作業内容
Stable Zero123の導入記事から「python:3.10.11」から「次のレジストリキーに CUDA フォルダの値を設定。」までを抜き出し、「Visual Studio」を「VS」に置き換えて書き直してください。

Stable Zero123をWin10(RTX3090)で動かす
タイトル通りです。丸一日潰したので雑まとめをば。
これで本当にあっているかは自信ないです。試行錯誤しすぎてとっちらかっているので。
前提環境
CUDA:11.8
cuDNN:v8.9.7 (December 5th, 2023), for CUDA 11.x
(もしかしたら不要かもだけど念のため)
python:3.10.11
Build Tools for Visual Studio 2022
(インストール方法:https://www.kkaneko.jp/tools/win/buildtool2022.html)
事前にやっておくこと
"C:\Program Files\NVIDIA GPU Computing Toolkit\CUDA\v11.8\extras\visual_studio_integration\MSBuildExtensions"
CUDA 11.8.props
CUDA 11.8.targets
CUDA 11.8.xml
Nvda.Build.CudaTasks.v11.8.dll
を
"C:\Program Files (x86)\Microsoft Visual Studio\2022\BuildTools\MSBuild\Microsoft\VC\v170\BuildCustomizations"
次のレジストリキーに CUDA フォルダの値を設定。

データ抜粋
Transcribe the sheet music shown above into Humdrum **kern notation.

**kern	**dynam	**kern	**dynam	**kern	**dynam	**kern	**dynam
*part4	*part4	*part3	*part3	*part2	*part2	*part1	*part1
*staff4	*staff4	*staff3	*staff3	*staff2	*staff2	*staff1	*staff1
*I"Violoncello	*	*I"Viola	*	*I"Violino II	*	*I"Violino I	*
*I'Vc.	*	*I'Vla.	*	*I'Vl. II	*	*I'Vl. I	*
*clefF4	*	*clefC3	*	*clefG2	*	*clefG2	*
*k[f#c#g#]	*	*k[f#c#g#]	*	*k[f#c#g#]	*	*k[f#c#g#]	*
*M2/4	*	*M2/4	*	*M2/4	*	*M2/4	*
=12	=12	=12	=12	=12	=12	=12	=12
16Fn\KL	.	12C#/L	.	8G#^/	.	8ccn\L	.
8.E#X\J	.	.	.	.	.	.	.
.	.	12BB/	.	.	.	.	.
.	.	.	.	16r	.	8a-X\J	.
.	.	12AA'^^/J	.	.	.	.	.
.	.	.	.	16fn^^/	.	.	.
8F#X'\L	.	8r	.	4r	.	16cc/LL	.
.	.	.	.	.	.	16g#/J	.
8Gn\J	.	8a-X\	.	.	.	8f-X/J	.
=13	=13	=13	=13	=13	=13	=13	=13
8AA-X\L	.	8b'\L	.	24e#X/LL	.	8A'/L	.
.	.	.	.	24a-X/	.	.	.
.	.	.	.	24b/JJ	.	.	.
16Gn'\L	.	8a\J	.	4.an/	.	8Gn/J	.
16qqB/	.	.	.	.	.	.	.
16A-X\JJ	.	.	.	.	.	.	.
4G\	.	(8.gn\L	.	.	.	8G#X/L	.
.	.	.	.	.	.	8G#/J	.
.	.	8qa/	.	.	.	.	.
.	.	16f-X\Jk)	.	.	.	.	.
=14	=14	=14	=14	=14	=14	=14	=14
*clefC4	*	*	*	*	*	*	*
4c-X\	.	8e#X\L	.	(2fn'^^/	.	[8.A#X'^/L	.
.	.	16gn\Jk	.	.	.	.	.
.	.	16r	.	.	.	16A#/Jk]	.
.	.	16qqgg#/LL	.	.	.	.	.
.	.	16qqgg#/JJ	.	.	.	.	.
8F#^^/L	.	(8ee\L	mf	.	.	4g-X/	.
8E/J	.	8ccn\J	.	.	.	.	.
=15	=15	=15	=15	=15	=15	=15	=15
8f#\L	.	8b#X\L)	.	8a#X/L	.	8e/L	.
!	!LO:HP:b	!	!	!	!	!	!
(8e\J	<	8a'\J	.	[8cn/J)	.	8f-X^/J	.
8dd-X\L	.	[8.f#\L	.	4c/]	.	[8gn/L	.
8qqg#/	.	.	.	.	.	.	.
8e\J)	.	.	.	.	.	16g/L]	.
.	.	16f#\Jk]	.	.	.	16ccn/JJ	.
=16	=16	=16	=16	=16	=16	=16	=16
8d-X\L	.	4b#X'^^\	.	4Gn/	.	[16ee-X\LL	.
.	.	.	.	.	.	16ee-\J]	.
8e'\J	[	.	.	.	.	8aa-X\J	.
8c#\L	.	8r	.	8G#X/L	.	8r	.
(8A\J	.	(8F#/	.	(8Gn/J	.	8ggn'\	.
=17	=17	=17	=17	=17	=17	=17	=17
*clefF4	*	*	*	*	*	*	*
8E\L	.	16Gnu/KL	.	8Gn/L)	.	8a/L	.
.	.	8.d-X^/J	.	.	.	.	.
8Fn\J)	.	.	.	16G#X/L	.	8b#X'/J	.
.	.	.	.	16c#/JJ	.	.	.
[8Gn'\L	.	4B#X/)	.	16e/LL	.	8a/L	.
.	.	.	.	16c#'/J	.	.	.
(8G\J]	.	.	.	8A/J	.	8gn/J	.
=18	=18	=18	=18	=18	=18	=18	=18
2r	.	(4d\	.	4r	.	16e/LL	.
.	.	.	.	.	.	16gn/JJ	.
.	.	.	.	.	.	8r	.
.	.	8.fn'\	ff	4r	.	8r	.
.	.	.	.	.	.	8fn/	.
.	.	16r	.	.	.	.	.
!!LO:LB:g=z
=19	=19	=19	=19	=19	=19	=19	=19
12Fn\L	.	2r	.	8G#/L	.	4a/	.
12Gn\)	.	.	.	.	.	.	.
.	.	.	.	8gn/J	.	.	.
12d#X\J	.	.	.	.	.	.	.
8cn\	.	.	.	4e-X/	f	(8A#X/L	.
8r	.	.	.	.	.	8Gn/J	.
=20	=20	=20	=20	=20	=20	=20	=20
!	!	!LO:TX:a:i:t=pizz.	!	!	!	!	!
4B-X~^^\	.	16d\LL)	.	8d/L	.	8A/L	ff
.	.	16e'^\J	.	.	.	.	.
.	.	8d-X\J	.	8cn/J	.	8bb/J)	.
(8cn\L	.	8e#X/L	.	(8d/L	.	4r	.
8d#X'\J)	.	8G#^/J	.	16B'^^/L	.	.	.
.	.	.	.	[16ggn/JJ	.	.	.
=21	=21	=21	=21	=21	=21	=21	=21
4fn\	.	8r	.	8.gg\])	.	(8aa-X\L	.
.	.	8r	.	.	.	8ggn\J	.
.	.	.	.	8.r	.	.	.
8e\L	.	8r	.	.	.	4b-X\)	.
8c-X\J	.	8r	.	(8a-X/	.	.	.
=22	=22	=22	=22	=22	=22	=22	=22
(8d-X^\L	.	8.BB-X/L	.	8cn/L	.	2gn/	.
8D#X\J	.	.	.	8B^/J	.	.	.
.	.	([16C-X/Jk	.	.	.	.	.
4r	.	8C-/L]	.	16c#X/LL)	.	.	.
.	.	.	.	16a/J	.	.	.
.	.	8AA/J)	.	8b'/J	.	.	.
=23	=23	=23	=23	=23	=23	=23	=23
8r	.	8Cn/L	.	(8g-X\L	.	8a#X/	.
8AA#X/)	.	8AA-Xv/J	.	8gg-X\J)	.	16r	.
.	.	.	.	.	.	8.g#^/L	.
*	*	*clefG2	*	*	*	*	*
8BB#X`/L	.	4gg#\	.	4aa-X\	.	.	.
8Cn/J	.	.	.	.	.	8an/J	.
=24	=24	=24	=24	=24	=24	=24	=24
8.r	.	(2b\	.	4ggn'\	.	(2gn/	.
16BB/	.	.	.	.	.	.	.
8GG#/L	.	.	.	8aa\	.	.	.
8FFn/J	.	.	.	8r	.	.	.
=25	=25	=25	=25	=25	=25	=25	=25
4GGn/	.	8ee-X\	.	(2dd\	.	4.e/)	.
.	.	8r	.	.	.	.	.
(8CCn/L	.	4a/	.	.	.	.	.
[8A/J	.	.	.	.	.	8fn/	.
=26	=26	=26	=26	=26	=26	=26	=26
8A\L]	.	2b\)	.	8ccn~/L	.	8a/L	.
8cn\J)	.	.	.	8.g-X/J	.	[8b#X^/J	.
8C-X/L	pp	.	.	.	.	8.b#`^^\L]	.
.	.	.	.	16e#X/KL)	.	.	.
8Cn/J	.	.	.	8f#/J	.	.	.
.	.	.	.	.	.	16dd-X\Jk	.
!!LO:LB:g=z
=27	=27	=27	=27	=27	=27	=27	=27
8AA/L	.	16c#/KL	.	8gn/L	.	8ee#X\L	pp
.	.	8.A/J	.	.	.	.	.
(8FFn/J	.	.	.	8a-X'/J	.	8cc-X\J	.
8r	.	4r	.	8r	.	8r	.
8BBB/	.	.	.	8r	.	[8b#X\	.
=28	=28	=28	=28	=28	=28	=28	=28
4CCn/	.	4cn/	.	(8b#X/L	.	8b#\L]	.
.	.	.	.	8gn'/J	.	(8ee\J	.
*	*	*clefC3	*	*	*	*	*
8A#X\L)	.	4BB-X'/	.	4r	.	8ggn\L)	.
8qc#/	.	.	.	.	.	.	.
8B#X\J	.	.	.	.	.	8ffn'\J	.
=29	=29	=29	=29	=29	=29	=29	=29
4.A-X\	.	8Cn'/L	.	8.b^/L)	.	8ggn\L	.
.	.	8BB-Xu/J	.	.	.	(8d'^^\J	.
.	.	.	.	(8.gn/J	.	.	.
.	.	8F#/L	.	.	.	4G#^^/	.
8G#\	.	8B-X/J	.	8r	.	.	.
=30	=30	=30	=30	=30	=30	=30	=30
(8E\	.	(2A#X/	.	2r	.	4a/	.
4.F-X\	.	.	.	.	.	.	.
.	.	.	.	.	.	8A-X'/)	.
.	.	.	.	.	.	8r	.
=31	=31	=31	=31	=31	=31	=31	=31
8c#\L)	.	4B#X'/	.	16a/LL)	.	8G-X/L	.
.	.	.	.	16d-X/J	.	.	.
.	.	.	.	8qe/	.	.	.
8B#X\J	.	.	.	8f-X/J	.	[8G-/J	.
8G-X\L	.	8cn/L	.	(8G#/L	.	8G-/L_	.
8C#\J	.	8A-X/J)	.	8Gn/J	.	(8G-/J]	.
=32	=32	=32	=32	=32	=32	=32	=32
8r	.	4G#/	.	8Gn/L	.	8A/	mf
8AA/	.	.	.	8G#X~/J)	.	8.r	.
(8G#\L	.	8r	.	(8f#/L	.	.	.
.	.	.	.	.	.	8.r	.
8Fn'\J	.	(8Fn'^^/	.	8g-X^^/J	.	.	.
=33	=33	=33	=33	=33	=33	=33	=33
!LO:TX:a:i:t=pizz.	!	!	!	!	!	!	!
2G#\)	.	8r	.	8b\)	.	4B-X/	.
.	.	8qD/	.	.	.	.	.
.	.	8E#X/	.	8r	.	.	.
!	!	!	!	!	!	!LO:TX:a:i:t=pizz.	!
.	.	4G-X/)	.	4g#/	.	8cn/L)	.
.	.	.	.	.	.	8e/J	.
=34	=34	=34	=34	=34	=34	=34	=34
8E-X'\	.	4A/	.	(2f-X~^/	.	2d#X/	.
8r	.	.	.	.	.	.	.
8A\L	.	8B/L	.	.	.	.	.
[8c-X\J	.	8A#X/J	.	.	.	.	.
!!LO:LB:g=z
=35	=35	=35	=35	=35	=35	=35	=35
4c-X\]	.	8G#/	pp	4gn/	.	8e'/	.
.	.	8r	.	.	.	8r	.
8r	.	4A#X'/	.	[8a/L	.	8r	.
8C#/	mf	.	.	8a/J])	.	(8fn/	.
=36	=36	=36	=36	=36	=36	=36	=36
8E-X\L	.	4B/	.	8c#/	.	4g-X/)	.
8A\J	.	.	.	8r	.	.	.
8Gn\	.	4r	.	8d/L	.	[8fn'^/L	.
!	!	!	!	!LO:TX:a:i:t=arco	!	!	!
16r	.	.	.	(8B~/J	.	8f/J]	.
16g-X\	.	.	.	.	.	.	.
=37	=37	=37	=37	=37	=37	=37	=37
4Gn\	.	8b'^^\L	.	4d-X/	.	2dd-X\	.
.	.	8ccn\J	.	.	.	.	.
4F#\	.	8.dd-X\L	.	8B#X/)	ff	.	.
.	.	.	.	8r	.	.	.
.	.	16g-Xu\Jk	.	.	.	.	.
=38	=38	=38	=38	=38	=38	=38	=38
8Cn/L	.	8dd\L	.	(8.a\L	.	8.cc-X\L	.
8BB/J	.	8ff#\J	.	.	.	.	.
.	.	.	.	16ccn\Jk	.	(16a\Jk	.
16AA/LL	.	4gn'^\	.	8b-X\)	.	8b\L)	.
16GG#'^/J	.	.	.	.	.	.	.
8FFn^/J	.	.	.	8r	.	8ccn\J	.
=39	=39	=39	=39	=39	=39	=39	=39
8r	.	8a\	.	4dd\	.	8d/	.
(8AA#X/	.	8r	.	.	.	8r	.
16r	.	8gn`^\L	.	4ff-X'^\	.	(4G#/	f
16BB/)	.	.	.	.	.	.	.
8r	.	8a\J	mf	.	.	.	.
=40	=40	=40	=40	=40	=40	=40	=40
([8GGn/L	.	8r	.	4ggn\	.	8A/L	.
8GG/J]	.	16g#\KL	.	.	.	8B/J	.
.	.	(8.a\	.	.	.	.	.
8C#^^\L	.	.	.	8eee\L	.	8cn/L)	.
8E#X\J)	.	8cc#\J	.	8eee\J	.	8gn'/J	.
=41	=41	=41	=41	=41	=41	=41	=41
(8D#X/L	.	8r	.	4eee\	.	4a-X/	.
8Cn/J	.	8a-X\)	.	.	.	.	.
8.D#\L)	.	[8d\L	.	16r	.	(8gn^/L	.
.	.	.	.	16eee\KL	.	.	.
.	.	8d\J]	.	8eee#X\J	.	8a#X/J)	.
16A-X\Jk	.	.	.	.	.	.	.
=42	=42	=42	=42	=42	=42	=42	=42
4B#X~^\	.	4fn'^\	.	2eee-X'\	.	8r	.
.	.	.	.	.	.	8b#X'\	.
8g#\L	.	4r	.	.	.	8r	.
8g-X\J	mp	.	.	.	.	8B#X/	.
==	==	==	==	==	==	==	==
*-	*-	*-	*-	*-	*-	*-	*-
==
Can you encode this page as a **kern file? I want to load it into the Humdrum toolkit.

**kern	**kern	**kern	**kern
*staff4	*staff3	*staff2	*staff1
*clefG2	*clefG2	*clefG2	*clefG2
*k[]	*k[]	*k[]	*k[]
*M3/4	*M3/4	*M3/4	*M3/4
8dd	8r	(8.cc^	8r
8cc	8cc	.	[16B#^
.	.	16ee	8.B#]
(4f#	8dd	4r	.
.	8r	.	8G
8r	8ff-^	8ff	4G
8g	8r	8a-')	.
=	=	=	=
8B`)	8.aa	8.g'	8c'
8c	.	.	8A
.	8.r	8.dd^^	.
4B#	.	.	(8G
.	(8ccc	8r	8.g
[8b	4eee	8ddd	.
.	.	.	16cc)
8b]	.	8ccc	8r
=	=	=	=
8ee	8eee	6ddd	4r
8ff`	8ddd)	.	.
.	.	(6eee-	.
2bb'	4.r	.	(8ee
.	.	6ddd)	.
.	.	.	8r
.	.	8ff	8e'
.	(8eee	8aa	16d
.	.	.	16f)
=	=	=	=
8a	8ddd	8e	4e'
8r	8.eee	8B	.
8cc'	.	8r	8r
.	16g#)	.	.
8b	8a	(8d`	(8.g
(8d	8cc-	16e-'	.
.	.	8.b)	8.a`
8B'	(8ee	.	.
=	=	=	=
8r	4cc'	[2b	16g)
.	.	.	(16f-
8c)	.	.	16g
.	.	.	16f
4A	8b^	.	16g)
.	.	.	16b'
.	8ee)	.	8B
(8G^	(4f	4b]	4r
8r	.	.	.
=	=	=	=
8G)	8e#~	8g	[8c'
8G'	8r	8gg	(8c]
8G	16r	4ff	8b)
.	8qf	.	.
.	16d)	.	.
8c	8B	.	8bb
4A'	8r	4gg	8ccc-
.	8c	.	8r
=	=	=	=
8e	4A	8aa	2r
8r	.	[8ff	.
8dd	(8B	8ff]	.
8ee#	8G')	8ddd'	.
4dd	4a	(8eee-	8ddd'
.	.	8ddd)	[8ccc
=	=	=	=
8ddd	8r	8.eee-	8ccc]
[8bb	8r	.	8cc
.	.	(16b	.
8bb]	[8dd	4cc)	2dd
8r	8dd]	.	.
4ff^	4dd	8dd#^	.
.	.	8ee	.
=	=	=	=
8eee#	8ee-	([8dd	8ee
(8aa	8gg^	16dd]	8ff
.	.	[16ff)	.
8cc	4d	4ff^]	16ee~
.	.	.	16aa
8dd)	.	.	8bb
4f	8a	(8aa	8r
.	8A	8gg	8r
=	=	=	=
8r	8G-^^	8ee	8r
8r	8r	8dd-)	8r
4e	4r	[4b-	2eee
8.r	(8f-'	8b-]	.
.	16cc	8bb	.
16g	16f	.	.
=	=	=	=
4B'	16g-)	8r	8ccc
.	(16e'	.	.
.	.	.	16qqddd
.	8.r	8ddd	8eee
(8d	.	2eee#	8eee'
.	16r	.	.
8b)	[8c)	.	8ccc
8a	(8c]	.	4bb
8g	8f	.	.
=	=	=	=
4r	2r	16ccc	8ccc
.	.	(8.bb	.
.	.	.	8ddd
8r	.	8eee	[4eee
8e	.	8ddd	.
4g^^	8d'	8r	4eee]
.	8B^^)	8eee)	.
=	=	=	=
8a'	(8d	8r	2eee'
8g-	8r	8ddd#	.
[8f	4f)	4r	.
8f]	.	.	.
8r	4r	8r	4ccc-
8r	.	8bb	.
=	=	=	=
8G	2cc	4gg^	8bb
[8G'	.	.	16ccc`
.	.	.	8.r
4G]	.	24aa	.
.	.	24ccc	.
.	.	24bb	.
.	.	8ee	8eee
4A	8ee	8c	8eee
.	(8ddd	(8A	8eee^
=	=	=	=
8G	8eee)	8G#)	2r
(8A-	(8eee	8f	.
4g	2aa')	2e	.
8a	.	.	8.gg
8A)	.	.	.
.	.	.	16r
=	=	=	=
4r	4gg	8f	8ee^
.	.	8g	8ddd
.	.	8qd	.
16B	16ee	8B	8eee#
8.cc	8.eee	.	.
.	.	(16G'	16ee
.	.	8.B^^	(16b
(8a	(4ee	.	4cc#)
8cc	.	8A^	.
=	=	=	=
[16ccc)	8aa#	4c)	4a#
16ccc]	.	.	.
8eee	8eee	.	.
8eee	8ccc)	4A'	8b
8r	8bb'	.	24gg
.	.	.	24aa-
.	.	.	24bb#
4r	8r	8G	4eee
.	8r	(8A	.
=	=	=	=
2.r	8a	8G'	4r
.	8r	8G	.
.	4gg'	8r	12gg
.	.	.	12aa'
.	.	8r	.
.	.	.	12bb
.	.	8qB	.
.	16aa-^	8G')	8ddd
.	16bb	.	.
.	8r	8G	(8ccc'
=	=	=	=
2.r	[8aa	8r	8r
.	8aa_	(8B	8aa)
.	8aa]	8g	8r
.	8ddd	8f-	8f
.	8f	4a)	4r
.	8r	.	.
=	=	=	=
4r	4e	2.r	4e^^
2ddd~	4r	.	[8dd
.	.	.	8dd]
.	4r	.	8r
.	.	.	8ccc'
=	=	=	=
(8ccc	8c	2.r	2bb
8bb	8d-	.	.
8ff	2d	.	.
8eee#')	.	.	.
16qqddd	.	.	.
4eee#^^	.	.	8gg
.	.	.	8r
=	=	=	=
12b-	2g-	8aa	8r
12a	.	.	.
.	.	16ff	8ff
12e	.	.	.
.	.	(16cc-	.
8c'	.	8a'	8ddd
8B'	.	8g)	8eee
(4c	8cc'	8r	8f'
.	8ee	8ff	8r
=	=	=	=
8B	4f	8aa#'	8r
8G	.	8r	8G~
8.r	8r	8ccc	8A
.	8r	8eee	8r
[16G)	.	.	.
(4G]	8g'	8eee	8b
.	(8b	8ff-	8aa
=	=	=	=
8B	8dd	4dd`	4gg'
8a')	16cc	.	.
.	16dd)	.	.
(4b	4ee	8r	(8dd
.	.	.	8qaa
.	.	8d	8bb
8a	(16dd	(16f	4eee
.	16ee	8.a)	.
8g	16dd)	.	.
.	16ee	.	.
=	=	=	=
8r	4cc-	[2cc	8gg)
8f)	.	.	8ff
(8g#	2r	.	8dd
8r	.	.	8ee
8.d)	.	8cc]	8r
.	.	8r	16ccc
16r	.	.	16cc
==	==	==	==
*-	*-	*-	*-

解答
python:3.10.11
Build Tools for VS 2022
(インストール方法:https://www.kkaneko.jp/tools/win/buildtool2022.html)
事前にやっておくこと
"C:\Program Files\NVIDIA GPU Computing Toolkit\CUDA\v11.8\extras\visual_studio_integration\MSBuildExtensions"
CUDA 11.8.props
CUDA 11.8.targets
CUDA 11.8.xml
Nvda.Build.CudaTasks.v11.8.dll
を
"C:\Program Files (x86)\Microsoft VS\2022\BuildTools\MSBuild\Microsoft\VC\v170\BuildCustomizations"
次のレジストリキーに CUDA フォルダの値を設定。